**Tasks**
A. Answer these questions using the Karuvelam Pookkal text:
(i) Who directed the film?
(ii) Who composed the film's music?
(iii) How does the plot section describe the film in its first sentence?
B. Name every actor that the Karuvelam Pookkal text lists as starring in the film.
C. Decide whether each statement agrees with the Karuvelam Pookkal text. Support each answer with a quotation from the text.
(i) The film came out in 2000.
(ii) A single organization produced the film.
(iii) Poomani wrote the film's script.

··· Page excerpt

Karuvelam Pookkal is a 2000 Indian Tamil-language film, directed by Poomani. It was jointly produced by National Film Development Corporation of India, and Doordarshan. It stars Nasser, Raadhika, Thalaivasal Vijay and Charle among others. The film's Music is composed by Ilaiyaraaja.

Plot
It is a graphic picture of the abject misery of the rural poor. Its hard hitting message screams at you from the screen, loud and clear. Hitherto, there seemed to be only a couple of angles to Child labour in India, viz., children losing out on their carefree childhood and basic formal education. But there are so many other unthought of issues too, says scriptwriter and director Poomani, through the film Karuvelam Pookkal, jointly produced by NFDC and Doordarshan.

······
··· Information shown

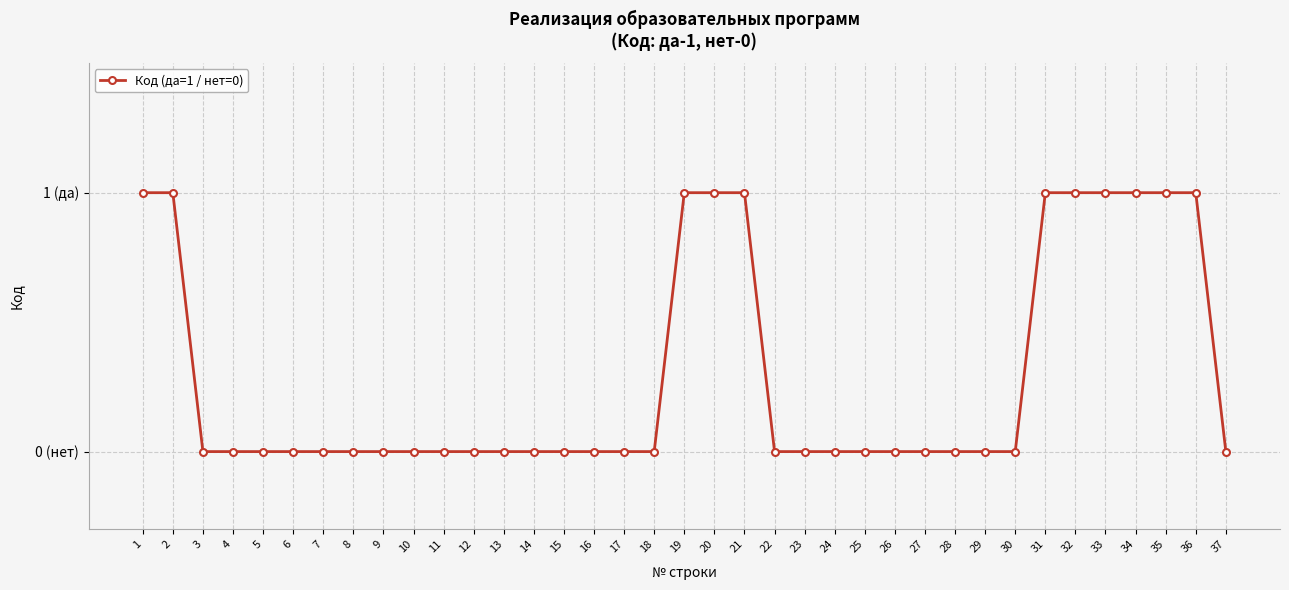

List the labels in order of value, largest first.

1, 2, 19, 20, 21, 31, 32, 33, 34, 35, 36, 3, 4, 5, 6, 7, 8, 9, 10, 11, 12, 13, 14, 15, 16, 17, 18, 22, 23, 24, 25, 26, 27, 28, 29, 30, 37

······

**Results**
A.
(i) Poomani
(ii) Ilaiyaraaja
(iii) As a graphic picture of the abject misery of the rural poor

B. Nasser, Raadhika, Thalaivasal Vijay, Charle

C.
(i) Yes: "Karuvelam Pookkal is a 2000 Indian Tamil-language film"
(ii) No: "It was jointly produced by National Film Development Corporation of India, and Doordarshan."
(iii) Yes: "says scriptwriter and director Poomani"